**Your goal**
Write the next few paragraphs of the article about Play Playground, starting after its final sentence.

There are two one-person games, but most are made for groups. This, Worthington explains, is intentional:

“We want people to come together through play, so we have built games for up to eight people.”

Two bars are contained in the experience:

“We have an unbelievable cocktail and mocktail program. So, people play games, then go up to the bar, chat with their friends, and run to the next game. We expected initially that the experience would be about 90 minutes in duration. In fact, we’re finding that people stay for around two hours during the day, and later on, they stay for the whole evening.”

A great music program enhances the experience:

“It’s just the most fun place to hang out on the Las Vegas strip. In a world where people don’t want to go to a nightclub at one o’clock in the morning, stand behind a red velvet rope and then spend $5,000 on a table, nothing compares to this.”

Creating Play Playground

Worthington defines what the term ‘immersive’ means in the context of Play Playground:

“We have created a world that is like being dropped into a cross between Alice’s Wonderland and a Wes Anderson movie.”

The design is by global interior design storyteller Paul Bishop:

“We tasked him with creating an immersive experience which felt, from the second you entered, unlike anywhere else in the world. We wanted to bring you into this playful environment so you’d feel like a kid again. That was very intentional. Kids get all the fun.”

Bar at Play Playground

In contrast to the type of cut-rate popup experiences labelled ‘immersive’ that have given the genre a bad name – such as the notoriously underwhelming Glasgow Willy Wonka experience – she adds:

“From a quality perspective, we invested heavily to create a luxury brand. The guests walk [or slide] into a place that has taken an enormous amount of money and expertise to create. We want people to have a luxury experience within the context of immersive entertainment.”

She envisages that the competitive entertainment sector will continue to grow over the next few decades.

**Data**
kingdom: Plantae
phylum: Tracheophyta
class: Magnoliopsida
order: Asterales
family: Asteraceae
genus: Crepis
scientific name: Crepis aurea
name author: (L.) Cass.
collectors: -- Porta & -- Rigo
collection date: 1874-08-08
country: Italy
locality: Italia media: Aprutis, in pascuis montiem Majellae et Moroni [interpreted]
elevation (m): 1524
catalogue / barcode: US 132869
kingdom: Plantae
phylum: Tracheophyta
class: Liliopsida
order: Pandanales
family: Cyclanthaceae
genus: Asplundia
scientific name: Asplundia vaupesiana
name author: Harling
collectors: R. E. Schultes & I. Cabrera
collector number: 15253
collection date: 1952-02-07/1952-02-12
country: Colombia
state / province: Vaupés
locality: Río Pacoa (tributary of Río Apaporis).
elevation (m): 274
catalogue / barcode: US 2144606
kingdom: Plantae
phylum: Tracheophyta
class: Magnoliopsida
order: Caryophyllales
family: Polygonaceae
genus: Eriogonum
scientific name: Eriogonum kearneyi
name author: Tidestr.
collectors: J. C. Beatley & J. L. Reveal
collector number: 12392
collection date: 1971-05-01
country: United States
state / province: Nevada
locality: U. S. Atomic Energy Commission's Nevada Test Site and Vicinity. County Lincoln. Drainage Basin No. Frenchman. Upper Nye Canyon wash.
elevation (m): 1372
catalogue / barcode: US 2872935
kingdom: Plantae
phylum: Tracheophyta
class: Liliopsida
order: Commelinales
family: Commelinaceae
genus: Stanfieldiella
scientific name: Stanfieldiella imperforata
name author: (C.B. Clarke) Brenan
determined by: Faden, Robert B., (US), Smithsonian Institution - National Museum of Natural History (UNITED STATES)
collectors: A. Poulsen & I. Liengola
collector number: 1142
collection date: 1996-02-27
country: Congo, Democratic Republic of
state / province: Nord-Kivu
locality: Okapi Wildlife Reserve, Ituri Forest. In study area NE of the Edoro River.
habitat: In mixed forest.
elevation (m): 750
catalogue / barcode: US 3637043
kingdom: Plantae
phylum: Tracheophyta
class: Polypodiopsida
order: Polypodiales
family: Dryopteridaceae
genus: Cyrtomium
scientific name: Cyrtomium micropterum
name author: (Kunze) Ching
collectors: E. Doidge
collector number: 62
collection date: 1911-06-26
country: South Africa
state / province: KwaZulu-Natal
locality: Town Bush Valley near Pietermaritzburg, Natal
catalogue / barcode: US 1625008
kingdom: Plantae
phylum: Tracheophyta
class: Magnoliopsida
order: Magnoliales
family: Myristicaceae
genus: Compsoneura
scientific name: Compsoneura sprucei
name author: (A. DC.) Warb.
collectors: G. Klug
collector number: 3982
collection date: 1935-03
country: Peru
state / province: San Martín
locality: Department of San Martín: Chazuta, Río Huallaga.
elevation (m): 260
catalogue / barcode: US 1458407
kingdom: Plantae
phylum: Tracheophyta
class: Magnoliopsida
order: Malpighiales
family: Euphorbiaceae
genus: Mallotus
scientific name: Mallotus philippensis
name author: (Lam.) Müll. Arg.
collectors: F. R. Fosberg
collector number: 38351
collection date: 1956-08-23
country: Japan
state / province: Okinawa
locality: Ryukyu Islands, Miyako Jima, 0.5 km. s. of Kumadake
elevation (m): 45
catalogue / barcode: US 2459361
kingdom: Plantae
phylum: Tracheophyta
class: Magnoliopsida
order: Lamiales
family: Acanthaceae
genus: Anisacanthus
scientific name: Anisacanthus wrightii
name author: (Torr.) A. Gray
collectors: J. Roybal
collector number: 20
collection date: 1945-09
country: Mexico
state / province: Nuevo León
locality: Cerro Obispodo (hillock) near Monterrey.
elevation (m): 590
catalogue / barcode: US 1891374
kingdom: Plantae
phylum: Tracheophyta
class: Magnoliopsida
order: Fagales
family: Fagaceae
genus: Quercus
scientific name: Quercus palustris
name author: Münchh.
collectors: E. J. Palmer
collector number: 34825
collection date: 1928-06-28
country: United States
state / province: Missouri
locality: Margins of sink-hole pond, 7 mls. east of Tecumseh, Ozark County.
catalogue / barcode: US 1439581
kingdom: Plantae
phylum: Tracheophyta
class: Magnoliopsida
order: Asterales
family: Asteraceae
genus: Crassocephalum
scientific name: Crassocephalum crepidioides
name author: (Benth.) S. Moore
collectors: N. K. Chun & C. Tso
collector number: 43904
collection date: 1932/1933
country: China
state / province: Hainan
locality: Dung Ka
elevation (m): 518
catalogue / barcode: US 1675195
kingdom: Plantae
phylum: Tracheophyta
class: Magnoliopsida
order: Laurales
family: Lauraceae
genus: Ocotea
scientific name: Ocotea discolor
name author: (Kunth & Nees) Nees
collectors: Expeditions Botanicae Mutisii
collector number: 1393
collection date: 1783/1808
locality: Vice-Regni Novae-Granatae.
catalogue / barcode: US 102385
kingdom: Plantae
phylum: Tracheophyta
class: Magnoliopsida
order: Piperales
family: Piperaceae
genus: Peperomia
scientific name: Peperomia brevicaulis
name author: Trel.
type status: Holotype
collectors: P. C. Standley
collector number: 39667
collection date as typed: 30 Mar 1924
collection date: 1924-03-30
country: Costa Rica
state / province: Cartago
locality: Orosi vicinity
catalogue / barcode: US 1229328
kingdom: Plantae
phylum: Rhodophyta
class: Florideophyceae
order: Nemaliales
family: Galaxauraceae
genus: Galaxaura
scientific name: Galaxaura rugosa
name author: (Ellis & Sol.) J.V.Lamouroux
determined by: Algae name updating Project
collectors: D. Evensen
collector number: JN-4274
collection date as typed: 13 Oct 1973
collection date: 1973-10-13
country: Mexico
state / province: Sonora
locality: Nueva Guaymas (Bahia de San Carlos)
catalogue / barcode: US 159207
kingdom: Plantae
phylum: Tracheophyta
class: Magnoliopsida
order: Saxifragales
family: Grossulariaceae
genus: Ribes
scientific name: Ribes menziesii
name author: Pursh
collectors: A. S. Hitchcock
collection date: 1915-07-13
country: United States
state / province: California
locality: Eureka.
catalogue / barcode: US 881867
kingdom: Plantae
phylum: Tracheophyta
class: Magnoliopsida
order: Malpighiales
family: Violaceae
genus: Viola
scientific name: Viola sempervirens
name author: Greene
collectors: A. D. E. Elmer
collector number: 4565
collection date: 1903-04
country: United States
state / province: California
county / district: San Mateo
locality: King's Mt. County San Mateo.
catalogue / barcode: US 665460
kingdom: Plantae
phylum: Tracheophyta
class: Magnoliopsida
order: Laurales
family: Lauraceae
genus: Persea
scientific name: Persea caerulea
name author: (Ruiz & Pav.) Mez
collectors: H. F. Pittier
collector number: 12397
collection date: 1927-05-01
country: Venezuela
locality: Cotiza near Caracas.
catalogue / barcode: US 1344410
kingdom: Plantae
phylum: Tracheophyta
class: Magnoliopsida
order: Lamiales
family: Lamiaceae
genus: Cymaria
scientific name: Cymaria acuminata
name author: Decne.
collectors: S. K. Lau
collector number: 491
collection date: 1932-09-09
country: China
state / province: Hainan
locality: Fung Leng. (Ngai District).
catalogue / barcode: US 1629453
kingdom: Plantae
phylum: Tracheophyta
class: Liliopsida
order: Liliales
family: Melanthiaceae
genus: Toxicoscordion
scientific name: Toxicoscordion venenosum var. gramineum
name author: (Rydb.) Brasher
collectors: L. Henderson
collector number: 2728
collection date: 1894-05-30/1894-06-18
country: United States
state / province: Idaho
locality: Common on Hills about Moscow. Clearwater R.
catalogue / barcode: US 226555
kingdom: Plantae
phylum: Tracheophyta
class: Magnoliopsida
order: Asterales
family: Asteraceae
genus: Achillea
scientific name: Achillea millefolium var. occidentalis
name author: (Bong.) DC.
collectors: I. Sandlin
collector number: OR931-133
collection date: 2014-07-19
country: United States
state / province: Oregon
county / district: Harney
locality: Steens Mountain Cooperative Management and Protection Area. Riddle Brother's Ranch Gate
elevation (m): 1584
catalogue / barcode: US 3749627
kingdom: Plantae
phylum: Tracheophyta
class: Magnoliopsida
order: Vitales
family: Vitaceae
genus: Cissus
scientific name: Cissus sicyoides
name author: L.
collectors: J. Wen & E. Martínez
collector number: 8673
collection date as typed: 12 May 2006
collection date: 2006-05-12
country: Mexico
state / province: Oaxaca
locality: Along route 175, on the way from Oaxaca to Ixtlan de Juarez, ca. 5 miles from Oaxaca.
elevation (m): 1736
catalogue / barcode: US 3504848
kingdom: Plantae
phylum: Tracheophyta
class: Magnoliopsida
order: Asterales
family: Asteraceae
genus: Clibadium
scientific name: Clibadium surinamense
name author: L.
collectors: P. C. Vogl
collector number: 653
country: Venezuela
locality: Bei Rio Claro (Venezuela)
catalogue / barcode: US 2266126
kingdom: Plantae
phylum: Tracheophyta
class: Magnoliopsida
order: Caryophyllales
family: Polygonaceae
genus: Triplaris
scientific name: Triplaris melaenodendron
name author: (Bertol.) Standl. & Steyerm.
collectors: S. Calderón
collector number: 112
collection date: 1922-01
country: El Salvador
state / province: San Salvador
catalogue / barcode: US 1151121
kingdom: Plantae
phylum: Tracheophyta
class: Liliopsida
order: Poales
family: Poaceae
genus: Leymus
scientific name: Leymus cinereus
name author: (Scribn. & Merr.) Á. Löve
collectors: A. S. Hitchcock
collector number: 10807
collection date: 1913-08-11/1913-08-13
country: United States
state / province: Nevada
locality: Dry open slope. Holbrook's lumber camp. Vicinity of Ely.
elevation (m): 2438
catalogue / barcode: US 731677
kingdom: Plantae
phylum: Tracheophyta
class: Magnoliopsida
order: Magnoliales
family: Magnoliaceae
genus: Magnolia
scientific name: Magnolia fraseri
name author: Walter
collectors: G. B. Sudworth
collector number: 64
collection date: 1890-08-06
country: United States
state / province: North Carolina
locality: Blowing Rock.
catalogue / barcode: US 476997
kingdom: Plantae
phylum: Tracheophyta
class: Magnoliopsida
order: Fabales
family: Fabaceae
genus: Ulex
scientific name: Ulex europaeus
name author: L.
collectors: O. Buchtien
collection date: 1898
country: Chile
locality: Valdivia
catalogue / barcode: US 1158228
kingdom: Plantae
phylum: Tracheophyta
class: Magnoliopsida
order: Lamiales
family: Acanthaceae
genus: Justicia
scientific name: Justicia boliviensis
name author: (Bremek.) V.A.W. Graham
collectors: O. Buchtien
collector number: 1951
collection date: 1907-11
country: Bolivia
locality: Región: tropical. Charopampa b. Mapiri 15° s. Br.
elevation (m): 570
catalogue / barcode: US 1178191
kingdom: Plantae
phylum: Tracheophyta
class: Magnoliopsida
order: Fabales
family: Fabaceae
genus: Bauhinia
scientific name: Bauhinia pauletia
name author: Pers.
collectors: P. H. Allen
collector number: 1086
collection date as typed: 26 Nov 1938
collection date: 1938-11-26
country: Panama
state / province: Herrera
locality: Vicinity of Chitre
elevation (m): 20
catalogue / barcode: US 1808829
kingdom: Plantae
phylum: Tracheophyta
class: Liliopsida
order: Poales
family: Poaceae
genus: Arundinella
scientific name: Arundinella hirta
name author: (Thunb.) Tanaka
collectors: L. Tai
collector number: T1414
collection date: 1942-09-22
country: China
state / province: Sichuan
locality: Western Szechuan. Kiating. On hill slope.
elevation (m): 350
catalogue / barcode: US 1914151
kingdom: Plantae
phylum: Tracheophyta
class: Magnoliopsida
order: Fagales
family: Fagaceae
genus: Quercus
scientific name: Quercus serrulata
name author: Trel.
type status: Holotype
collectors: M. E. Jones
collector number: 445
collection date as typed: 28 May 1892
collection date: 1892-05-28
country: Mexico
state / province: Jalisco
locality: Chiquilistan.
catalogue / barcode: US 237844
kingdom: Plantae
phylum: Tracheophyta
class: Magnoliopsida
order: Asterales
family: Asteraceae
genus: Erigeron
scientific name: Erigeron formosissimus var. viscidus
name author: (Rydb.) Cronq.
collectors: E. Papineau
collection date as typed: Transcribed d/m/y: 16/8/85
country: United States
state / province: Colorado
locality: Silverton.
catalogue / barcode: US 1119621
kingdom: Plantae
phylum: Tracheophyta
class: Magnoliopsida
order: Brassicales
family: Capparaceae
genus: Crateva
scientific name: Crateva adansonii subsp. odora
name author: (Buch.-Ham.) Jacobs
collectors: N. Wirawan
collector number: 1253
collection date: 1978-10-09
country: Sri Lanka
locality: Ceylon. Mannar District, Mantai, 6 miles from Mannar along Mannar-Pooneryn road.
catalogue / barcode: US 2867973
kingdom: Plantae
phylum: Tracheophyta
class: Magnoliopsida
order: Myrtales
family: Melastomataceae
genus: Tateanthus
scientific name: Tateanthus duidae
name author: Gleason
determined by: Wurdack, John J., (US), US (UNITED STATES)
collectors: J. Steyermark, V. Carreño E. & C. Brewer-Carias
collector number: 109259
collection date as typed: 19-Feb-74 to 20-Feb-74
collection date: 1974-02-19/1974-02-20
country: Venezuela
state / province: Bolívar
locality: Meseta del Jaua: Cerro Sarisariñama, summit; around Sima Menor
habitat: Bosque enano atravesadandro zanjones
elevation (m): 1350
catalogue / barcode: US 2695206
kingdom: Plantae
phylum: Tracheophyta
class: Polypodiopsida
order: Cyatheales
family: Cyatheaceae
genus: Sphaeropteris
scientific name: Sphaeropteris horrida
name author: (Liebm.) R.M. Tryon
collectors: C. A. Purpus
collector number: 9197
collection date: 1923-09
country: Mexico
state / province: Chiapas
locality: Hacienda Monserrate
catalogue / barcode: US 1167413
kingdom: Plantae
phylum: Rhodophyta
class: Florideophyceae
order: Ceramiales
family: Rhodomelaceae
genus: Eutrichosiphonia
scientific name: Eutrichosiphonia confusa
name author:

**Answer below**
“I think there’s no question. People are tired of going into a bar and standing around as a way to meet people. People in their twenties and thirties are not dating, something dating apps have noted. Environments facilitate meetings, and fun interactions will grow and grow. And who doesn’t like good, old-fashioned competition? It’s fun. We like people to laugh with and at each other in our space.”

Looking ahead

In terms of Play Playground’s reception, Worthington adds:

“Our biggest complaint right now is the crowds, which is a great problem to have. We have been phenomenally well received.

“People genuinely feel the experience is like being dropped into your own game show—and the Instagram shareability is huge. Influencers are getting 5 or 6 million views, and 240,000 shares after only two and a half weeks. The reception on TikTok and Instagram has been extraordinary. A concept where your customers are doing your marketing for you is the best of all worlds.”

drinks at Play Playground

 As far as growth is concerned, the future looks bright:

“We are really excited about opportunities in the Middle East. Plus there are key markets in the US we’re also excited about. After that, London is on our roadmap. We never set out to build just one Play Playground.

“We want to connect people and break down social barriers through play. So, the idea of connecting the locations is important to us. That technology has already been built. This means that when we open Play Playground London, London will be competing against Las Vegas.

“We love this idea of being able to create a community around play.”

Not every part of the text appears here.